● What to do
Give everything from "pose: elev=290.7 azim=170.7" down to "Dot at: (333, 268)" again with "dist" changed to "distance" and nothing else altered.

++++ Provided records ++++

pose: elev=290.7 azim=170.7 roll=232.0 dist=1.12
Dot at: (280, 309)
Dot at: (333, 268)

++++
++++ Provided records ++++

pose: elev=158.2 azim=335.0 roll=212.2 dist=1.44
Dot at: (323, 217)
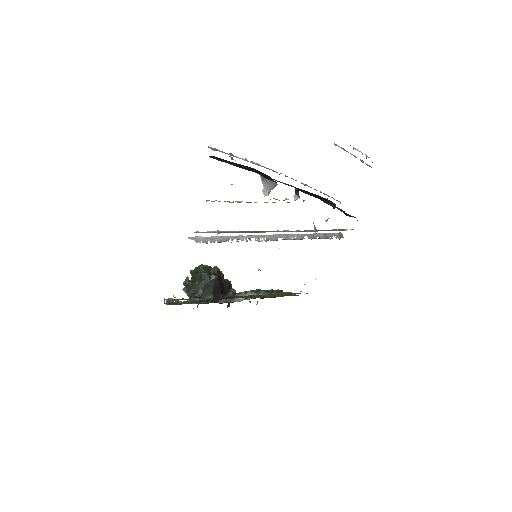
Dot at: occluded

++++

● Output below
pose: elev=290.7 azim=170.7 roll=232.0 distance=1.12
Dot at: (280, 309)
Dot at: (333, 268)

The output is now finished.